Chicken manure provides the perfect way to fertilize any garden. It contains high levels of both nitrogen and phosphorus. It also contains a higher level of potassium than other organic fertilizers. The high levels require that the manure go through a stage of composting before placing it directly on the garden, or it will damage plants. Fully composted chicken manure is available in large bags at garden supply stores, or you can get it from a local farmer and compost it yourself.
Safely and adequately composting chicken manure requires from six to nine months to stabilize the nitrogen, phosphorus and potassium. Simply place the chicken manure in the compost bin and water it every other day. Turning the manure every few day speeds the process. Once properly composted, chicken manure is considered the most beneficial of all garden fertilizers, according to the University of Alabama.
The excessive use of poultry fertilizers can pose a danger to local water supplies. The phosphorus and nitrogen not absorbed by the plants can run off during irrigation or a heavy rainstorm to contaminate rivers, streams, wells and ponds. Overfertilizing over time causes phosphorus to build up within the soil, causing a runoff danger. Moderately fertilizing the area is ideal to supply the plants with their nutrient needs. Only apply chicken fertilizer when the plants are actively growing for full absorption.
Both the phosphorus and the potassium within chicken manure is considered to be 75 percent more beneficial and readily absorbed by plants then chemical fertilizers, reports the University of Alabama. It is ideal to use in nutrient-deficient soils. Performing a soil test using a test kit, which can be purchased at garden supply and home improvement stores, will help determine exactly how much chicken manure should be applied to raise the nutrients within the soil.

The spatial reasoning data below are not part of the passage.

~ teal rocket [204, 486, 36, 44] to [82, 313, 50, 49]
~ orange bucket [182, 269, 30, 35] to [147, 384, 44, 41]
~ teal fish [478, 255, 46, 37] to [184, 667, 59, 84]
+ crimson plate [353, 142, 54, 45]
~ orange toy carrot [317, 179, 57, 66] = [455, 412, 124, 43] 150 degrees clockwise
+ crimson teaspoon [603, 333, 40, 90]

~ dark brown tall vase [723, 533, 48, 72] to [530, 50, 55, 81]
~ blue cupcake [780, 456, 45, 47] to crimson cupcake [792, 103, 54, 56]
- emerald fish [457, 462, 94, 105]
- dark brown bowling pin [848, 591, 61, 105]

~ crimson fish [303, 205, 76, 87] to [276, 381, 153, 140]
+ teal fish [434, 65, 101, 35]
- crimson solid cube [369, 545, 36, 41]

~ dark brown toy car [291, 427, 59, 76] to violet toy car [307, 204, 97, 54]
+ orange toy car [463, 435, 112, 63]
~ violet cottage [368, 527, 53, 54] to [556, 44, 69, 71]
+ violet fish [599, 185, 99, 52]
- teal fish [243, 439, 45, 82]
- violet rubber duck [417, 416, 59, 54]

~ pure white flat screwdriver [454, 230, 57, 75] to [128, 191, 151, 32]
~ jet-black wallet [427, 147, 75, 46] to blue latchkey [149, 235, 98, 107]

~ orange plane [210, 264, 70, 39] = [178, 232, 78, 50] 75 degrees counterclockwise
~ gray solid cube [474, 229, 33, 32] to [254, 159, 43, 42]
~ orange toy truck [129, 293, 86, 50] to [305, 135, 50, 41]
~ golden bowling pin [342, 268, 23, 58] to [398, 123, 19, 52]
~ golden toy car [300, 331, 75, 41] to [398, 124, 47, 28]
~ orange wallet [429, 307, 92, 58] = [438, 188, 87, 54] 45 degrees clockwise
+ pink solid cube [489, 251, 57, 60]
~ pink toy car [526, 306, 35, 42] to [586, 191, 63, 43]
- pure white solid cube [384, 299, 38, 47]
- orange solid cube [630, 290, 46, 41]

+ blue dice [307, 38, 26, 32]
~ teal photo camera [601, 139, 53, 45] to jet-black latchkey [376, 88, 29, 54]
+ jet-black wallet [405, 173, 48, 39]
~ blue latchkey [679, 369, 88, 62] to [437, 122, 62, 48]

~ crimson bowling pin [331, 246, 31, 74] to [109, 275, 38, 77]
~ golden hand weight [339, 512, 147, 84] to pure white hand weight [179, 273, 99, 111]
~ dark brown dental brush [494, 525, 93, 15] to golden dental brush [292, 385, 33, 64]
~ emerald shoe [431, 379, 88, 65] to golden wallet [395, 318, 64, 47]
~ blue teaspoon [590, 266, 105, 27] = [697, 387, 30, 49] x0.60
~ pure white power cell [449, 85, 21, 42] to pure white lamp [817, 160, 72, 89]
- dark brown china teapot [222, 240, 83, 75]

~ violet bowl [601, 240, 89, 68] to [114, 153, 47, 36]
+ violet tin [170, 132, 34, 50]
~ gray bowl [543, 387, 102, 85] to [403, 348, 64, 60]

Phosphorus is mined from the ground to manufacture chemical fertilizers. Phosphorus can also be successfully extracted from chicken manure to be used in the manufacture of chemical fertilizers. Pulling phosphorus from the chicken manure is highly beneficial to commercial farmers because it is estimated that 3.7 billion pounds of phosphorus is used annually to fertilize large commercial crops, so the chicken farmers are able to sell a waste product for use in the manufacture of chemical fertilizers, according to Science Daily.
After removing the phosphorus from the chicken manure for the manufacture of chemical fertilizers, the remaining chicken manure residue can be used as an organic fertilizer in areas of the country where phosphorus buildup and runoff are a concern to farmers.
Farmers can thus use large amounts of low-phosphorus organic chicken manure residue on their fields without fear of the phosphorus building up within the soil and polluting the groundwater through runoff or irrigation.